Stuttgart - Seit anderthalb Jahrzehnten gehen die Erlöse der Musikindustrie zurück. Sie haben sich in dieser Zeit glatt halbiert. Doch nun sehen die hiesigen Plattenfirmen Licht am Ende des Tunnels. Im ersten Quartal kletterten die Umsätze um mehr als vier Prozent. Und im vorigen Jahr blieb der Gesamtumsatz im drittgrößten Musikmarkt der Welt mit knapp 1,7 Milliarden Euro immerhin unverändert – was nach dem tiefen Sturz schon als ein Erfolg zu werten ist.

 

So sieht das auch Dieter Gorny, der einst den TV-Musiksender Viva aufbaute und heute den Bundesverband Musikindustrie leitet. „Die Investitionen der letzten Jahre beginnen sich auszuzahlen“, erklärte der Verbandschef bei der Vorlage der Branchenzahlen in Berlin. Jahrelang hatte die Industrie den rasanten Marktwandel verschlafen und das Internet unterschätzt. Die massenhafte und kostenlose Verbreitung digitalisierter Musik über Tauschbörsen im Netz wurde so zum Existenzproblem vieler Künstler, Produzenten und Rechteinhaber.

Doch die beliebte Ausrede mancher Raubkopierer, es fehle an legalen Online-Angeboten der Industrie, zieht nicht mehr. Rund 70 lizenzierte Musikdienste werben inzwischen im Internet auch um deutsche Kunden. Nicht wenige – wie der internationale Anbieter Spotify – sind sogar kostenlos, bieten Zugriff auf bis zu 16 Millionen Titel und finanzieren sich, ähnlich wie private TV-Sender, über Werbeeinnahmen. Für Monatsgebühren zwischen fünf und zehn Euro gibt es bereits werbefreie Angebote und die Möglichkeit, Songs auch ohne ständige Internetverbindung zum Beispiel auf dem Mobiltelefon zu hören.

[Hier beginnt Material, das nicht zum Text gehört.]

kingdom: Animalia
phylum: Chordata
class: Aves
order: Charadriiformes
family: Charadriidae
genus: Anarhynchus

Zahl der legalen Online-Nutzer stark angestiegen

Die neuen Zahlen der Branche zeigen, dass die Musikdienste – allen vorweg iTunes von Apple – bei den Kunden ankommen. Jeder sechste Euro des Gesamtumsatzes stammt inzwischen aus dem Online-Geschäft, die Digitalerlöse kletterten um ein Fünftel auf rund 247 Millionen Euro. Insgesamt wurden voriges Jahr den Angaben zufolge 79 Millionen einzelne Lieder legal heruntergeladen, eine Zunahme um ein Viertel. Das brachte den Anbietern 86 Millionen Euro Umsatz, gut 30 Prozent mehr. Auch ganze Alben und Hitsammlungen bleiben gefragt, die Erlöse aus diesen Bündelangeboten kletterten um fast 28 Prozent auf 117 Millionen Euro.

Insgesamt stieg die Zahl der legalen Online-Nutzer seit 2005 laut Verband von drei auf 7,7 Millionen. Zum Vergleich: die Zahl der illegalen Nutzer in Deutschland schätzt die Branche auf noch drei Millionen Menschen. Nach Ergebnissen der „Brennerstudien“, die der Verband regelmäßig durchführen lässt, wurden in den letzten zehn Jahren allein in Deutschland rund sieben Milliarden Lieder unerlaubt aus dem Internet heruntergeladen, 900 Millionen davon im Jahr 2010.

Wichtigste Säule bleibt die CD

Für Gorny stehen ein verschärftes Urheberrecht und die Durchsetzung der Rechte am geistigen Eigentum daher weiterhin ganz oben auf der Agenda. Solange legale Online-Dienste mit illegalen Gratisangeboten konkurrieren müssten, sei man von einer wirklichen Trendwende weit entfernt. Der Verband fordert unter anderem, Warnhinweise bei Urheberrechtsverletzungen im Internet einzuführen. Es sei erfreulich, dass die Debatte dazu endlich geführt werde. Die Musikfirmen und der Verband kämpfen mit harten Bandagen gegen Rechteverletzter und haben bereits weit über hunderttausend teure Abmahnungen auch an Minderjährige verschickt.

Wichtigste Säule des Geschäfts der Branche bleiben physische Tonträger wie die CD. Während in anderen Ländern immer mehr CD-Läden mangels Absatz vom Markt verschwinden, kaufen die Bundesbürger weiterhin relativ viele Silberscheiben. Trotz eines Umsatzrückgangs von weiteren knapp vier Prozent sind Tonträger wie die CD und die Musik-DVD mit einem Marktanteil von 83,4 Prozent immer noch die mit Abstand größte Einnahmequelle der deutschen Musikfirmen.

Besonders erfreulich ist das weiterhin überaus große Interesse an nationalen Künstlern. Jahrzehntelang dominierten vor allem britische und US-Bands das Geschäft. Im vorigen Jahr aber erreichten einheimische Sänger und Musikgruppen den Rekordanteil von 55 Prozent in der Top- 100-Hitparade der beliebtesten Alben.